4. At the start of his political career, Byrne was a Democrat.
He was elected to the Alabama State Board of Education as a Democrat in 1994. But like many in the South, Byrne ultimately left the Democratic Party to join Republicans in 1997.
“We always had conservative Democrats in Alabama going back to as far as I remember, and there came a time in Alabama where you could no longer be conservative and be a Democrat,” Byrne said. “And just looking at the national party and looking at the state party, it was very clear that my personal beliefs and principles were at great odds with the national party and state party here in Alabama, and when I got to that point I realized the right thing to do was to say, ‘Look I’m not a Democrat, I’m a Republican.'”

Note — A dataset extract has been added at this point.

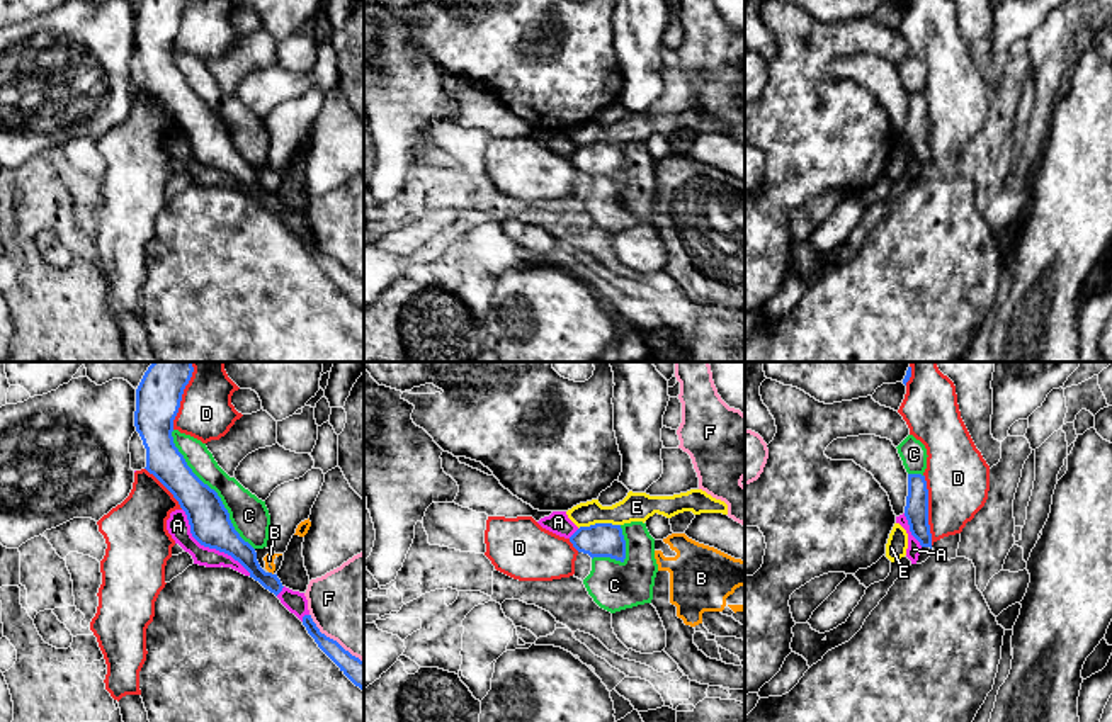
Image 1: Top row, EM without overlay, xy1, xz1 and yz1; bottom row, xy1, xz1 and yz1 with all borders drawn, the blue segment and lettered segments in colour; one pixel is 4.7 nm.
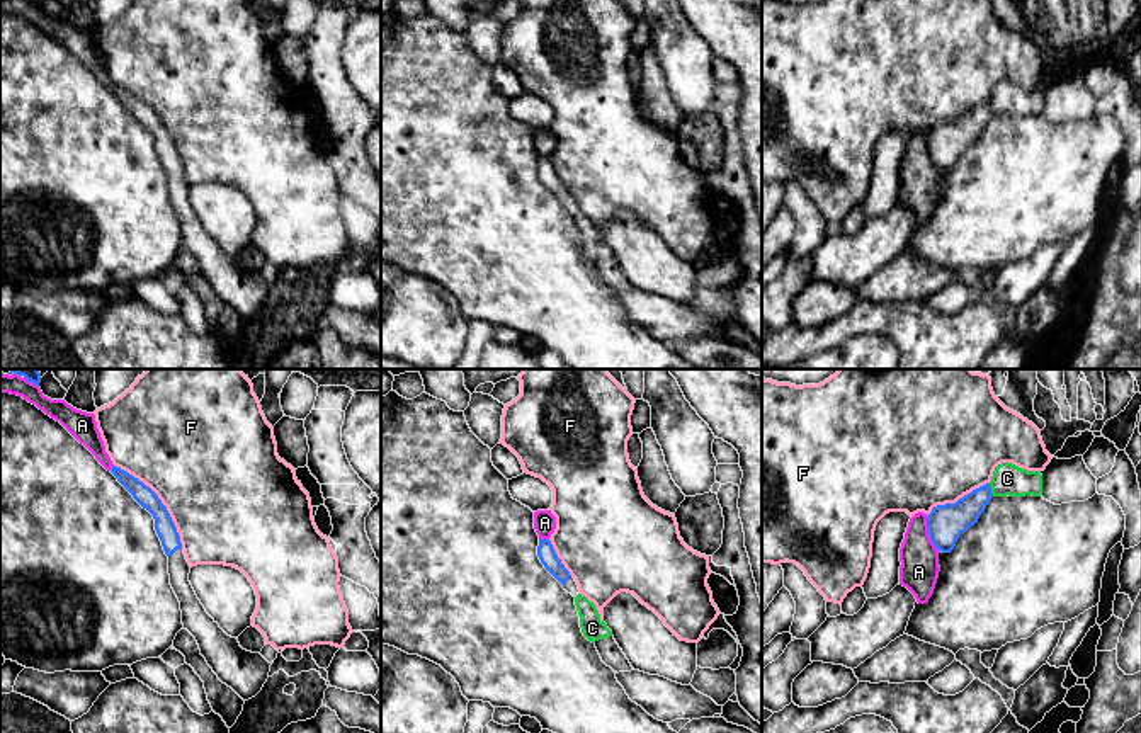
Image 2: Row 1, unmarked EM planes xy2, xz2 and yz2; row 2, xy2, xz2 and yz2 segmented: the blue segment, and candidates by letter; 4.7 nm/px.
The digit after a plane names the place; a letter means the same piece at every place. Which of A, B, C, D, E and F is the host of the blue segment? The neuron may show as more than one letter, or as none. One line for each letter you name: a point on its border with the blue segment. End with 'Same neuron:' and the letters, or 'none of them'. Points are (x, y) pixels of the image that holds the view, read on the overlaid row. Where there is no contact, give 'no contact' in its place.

5. Byrne is a self-described education advocate.
He began his political career in the 1980s, helping overhaul Alabama’s public education system.
He later served as chancellor of the Alabama Community College System from 2007 until 2009. In that role, he worked to weed out corruption from the system — something he is widely praised for by Republicans in the state.
6. Byrne’s family has lived in the Mobile, Ala., area for more than 200 years, which he said shapes many of his stances.
Aside from traditional conservative principles, including limited government, Byrne is also concerned with water quality and the environment.
Byrne’s district includes miles of coastline and fishing territory, and the Mobile Delta is one of the country’s largest shipping ports in the country.
“I really have a strong attachment not just to my state but to this part of the state, because we’ve been here for so long,” Byrne said. “We love it, we love the special things about the environment. ... We have our own very special way of living down here and it does affect the way I look at things.”